Dr Brooks and her team recently discovered that radiotherapy causes a dramatic increase in polyploid tumour cells in glioblastoma. These cells contain extra copies of their DNA, which can make them more adaptable to stress. Rather than dying after treatment, the polypoid cells survive, re-enter the cell cycle, and go on to produce new tumour cells. This suggests that polyploid cells may play a major role in how glioblastoma comes back after treatment, so this project will investigate how to target and eliminate these polyploid tumour cells.

The team will begin by testing a shortlist of genes that their previous work suggests are essential for the survival of these cells. They will switch off these genes in tumour cells grown in the lab and use single-cell techniques to see how this changes the way in which polyploid tumour cells respond to radiation. Specifically, whether these cells die.

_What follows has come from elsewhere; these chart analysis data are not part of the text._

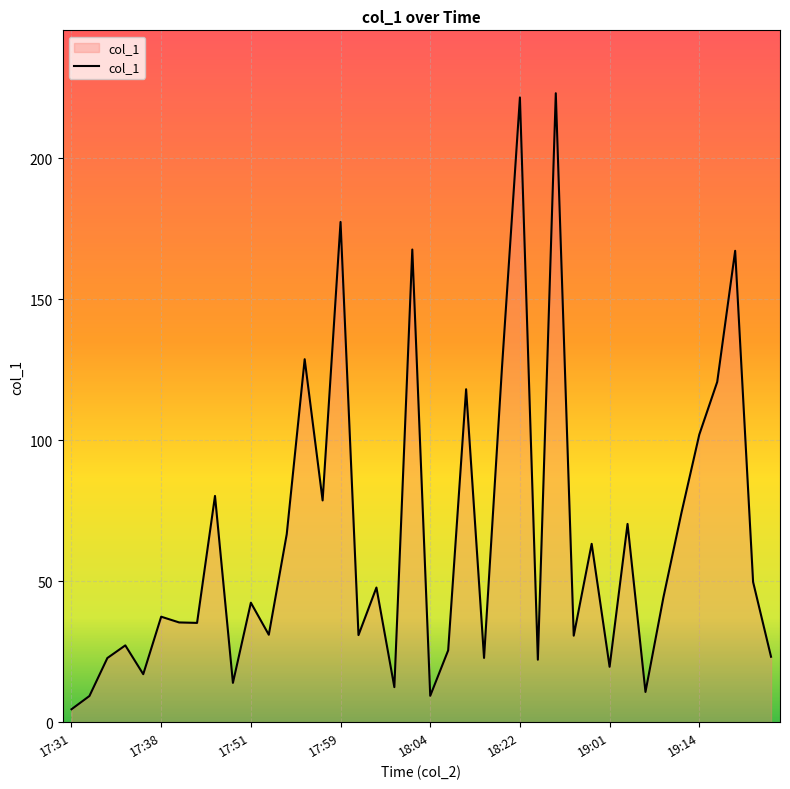

What is the maximum value shown in the chart?

223.1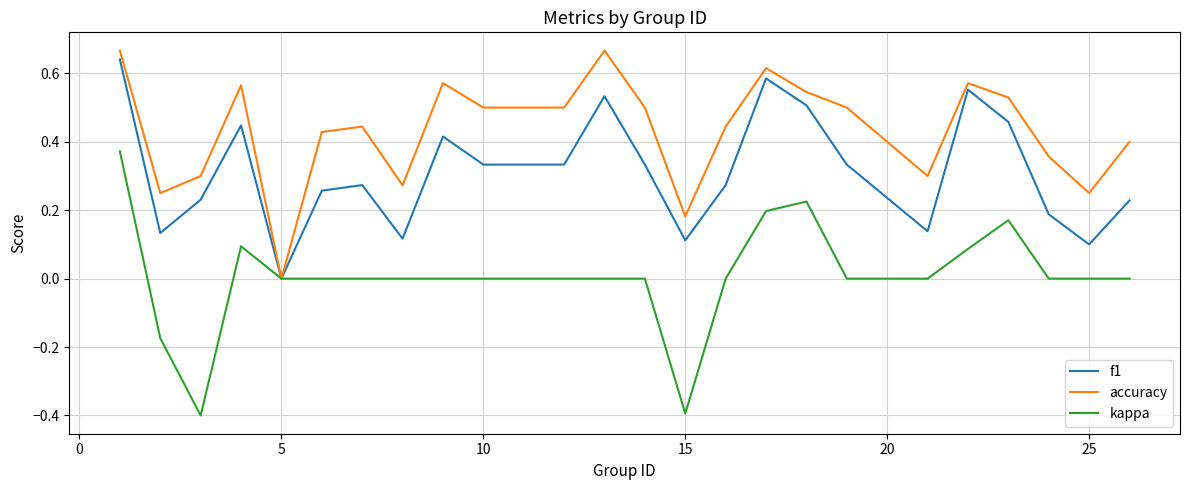

What is the smallest value displayed?

-0.4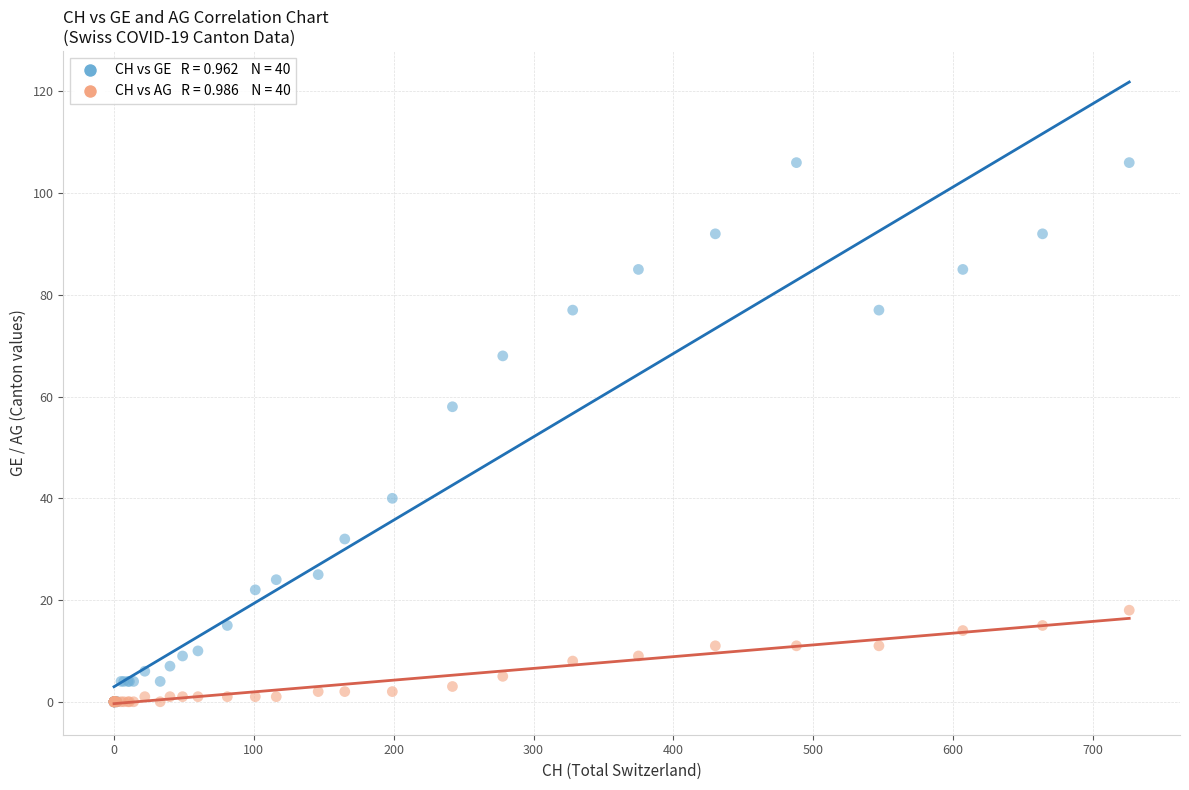

Across all series, what Y value is closest to 53?

58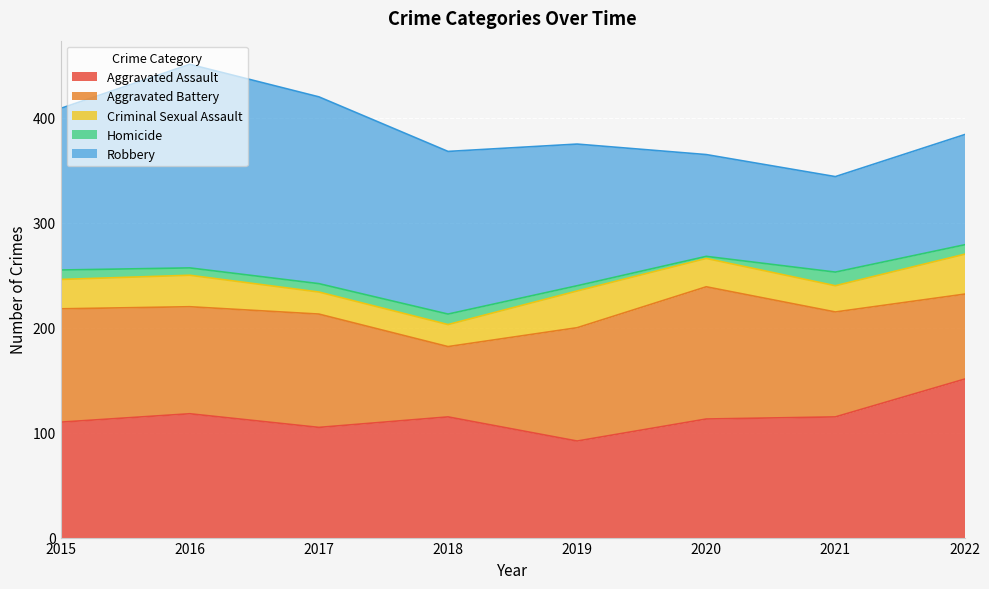

Where do Aggravated Assault and Aggravated Battery first cross each other?

2016 and 2017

Next, the team will generate videos of individual tumour cells over time. This will allow the team to watch how polyploid cells behave after radiation and to see how blocking key survival pathways affects their fate. By identifying exactly when and how these cells become vulnerable, the team hope to pinpoint the best way to target them.

Finally, Dr Brooks and her team will test promising treatments on tiny “mini brain tumours” grown in the lab from patients’ own tumour cells. These 3D models behave much like real tumours, helping to show whether targeting polyploid cells can improve treatment and lower the chance of the cancer coming back.

Impact

This project will help us understand why glioblastoma is so challenging to treat and why some cells escape therapy. By uncovering how these resistant cells survive and identifying their weaknesses, the team aim to find ways to eliminate them. Doing so could unlock the full potential of existing treatments, reduce relapses, and spare people repeated rounds of therapy. Ultimately, this research could improve the survival of people with brain tumours and ensure more patients benefit from the treatments already available.

About the research team

Dr Lucy Brooks primarily studies how glioblastoma cells adapt to treatment and investigates new ways to make these cells more vulnerable to therapy.

Dr Brooks is joined on this project by: Dr Jamie Dean, who leads the Computational Radiation Biology group at UCL, and uses advanced imaging to track how cancer cells respond to radiotherapy and drug treatments over time; Dr Xiao Qin, who is based at Oxford’s Weatherall Institute of Molecular Medicine, and is an expert in high‑throughput cell analysis and will enable large-scale profiling of tumour cell states; and Professor Puneet Plaha, a consultant neurosurgeon at Oxford, who brings clinical expertise and access to fresh patient tumour tissue, ensuring the research is clinically relevant.